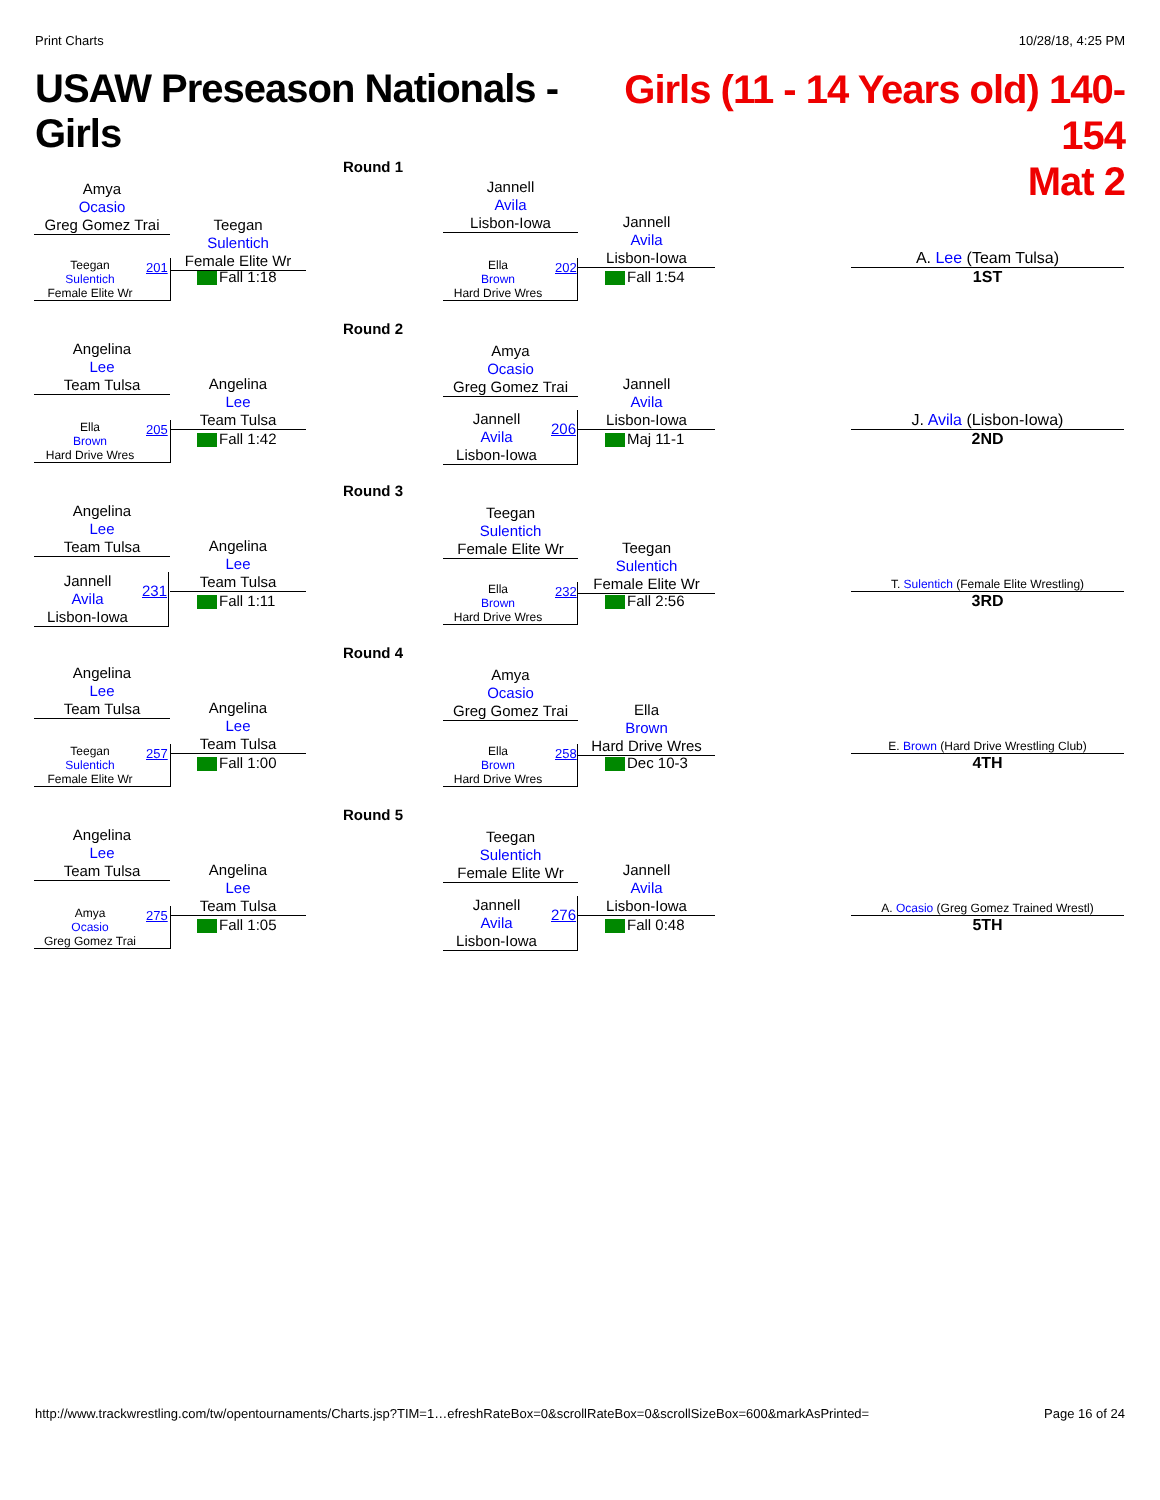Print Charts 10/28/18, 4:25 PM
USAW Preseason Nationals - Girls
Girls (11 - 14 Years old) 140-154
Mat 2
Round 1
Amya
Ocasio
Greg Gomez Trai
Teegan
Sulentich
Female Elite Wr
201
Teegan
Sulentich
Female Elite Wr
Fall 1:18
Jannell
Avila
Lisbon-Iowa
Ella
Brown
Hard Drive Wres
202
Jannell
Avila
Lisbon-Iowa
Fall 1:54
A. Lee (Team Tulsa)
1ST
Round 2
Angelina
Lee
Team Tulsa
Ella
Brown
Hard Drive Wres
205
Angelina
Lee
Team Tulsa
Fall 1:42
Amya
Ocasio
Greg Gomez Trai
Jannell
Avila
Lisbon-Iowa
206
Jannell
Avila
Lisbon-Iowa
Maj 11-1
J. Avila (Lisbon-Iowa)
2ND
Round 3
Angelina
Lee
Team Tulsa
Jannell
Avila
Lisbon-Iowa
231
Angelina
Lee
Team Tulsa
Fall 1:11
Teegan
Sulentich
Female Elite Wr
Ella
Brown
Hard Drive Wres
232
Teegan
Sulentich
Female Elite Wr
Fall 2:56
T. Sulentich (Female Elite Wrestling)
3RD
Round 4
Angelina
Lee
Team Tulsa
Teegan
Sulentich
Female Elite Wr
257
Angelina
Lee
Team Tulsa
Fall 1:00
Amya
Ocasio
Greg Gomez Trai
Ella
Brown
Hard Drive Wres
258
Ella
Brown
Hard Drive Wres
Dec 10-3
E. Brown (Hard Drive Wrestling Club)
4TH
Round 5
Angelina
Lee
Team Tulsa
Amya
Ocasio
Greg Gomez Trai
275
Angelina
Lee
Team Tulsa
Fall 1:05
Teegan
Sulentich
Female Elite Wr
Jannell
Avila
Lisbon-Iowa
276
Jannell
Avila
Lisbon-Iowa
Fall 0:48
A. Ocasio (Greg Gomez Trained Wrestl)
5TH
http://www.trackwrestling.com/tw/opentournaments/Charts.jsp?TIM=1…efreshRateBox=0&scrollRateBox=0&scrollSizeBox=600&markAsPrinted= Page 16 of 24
++++++++++++++++++++
Pictures are to be left out; repeat all the remaining data exactly.

:: Written answer ::
Print Charts 10/28/18, 4:25 PM
USAW Preseason Nationals - Girls
Girls (11 - 14 Years old) 140-154
Mat 2
Round 1
Amya
Ocasio
Greg Gomez Trai
Teegan
Sulentich
Female Elite Wr
201
Teegan
Sulentich
Female Elite Wr
Fall 1:18
Jannell
Avila
Lisbon-Iowa
Ella
Brown
Hard Drive Wres
202
Jannell
Avila
Lisbon-Iowa
Fall 1:54
A. Lee (Team Tulsa)
1ST
Round 2
Angelina
Lee
Team Tulsa
Ella
Brown
Hard Drive Wres
205
Angelina
Lee
Team Tulsa
Fall 1:42
Amya
Ocasio
Greg Gomez Trai
Jannell
Avila
Lisbon-Iowa
206
Jannell
Avila
Lisbon-Iowa
Maj 11-1
J. Avila (Lisbon-Iowa)
2ND
Round 3
Angelina
Lee
Team Tulsa
Jannell
Avila
Lisbon-Iowa
231
Angelina
Lee
Team Tulsa
Fall 1:11
Teegan
Sulentich
Female Elite Wr
Ella
Brown
Hard Drive Wres
232
Teegan
Sulentich
Female Elite Wr
Fall 2:56
T. Sulentich (Female Elite Wrestling)
3RD
Round 4
Angelina
Lee
Team Tulsa
Teegan
Sulentich
Female Elite Wr
257
Angelina
Lee
Team Tulsa
Fall 1:00
Amya
Ocasio
Greg Gomez Trai
Ella
Brown
Hard Drive Wres
258
Ella
Brown
Hard Drive Wres
Dec 10-3
E. Brown (Hard Drive Wrestling Club)
4TH
Round 5
Angelina
Lee
Team Tulsa
Amya
Ocasio
Greg Gomez Trai
275
Angelina
Lee
Team Tulsa
Fall 1:05
Teegan
Sulentich
Female Elite Wr
Jannell
Avila
Lisbon-Iowa
276
Jannell
Avila
Lisbon-Iowa
Fall 0:48
A. Ocasio (Greg Gomez Trained Wrestl)
5TH
http://www.trackwrestling.com/tw/opentournaments/Charts.jsp?TIM=1…efreshRateBox=0&scrollRateBox=0&scrollSizeBox=600&markAsPrinted= Page 16 of 24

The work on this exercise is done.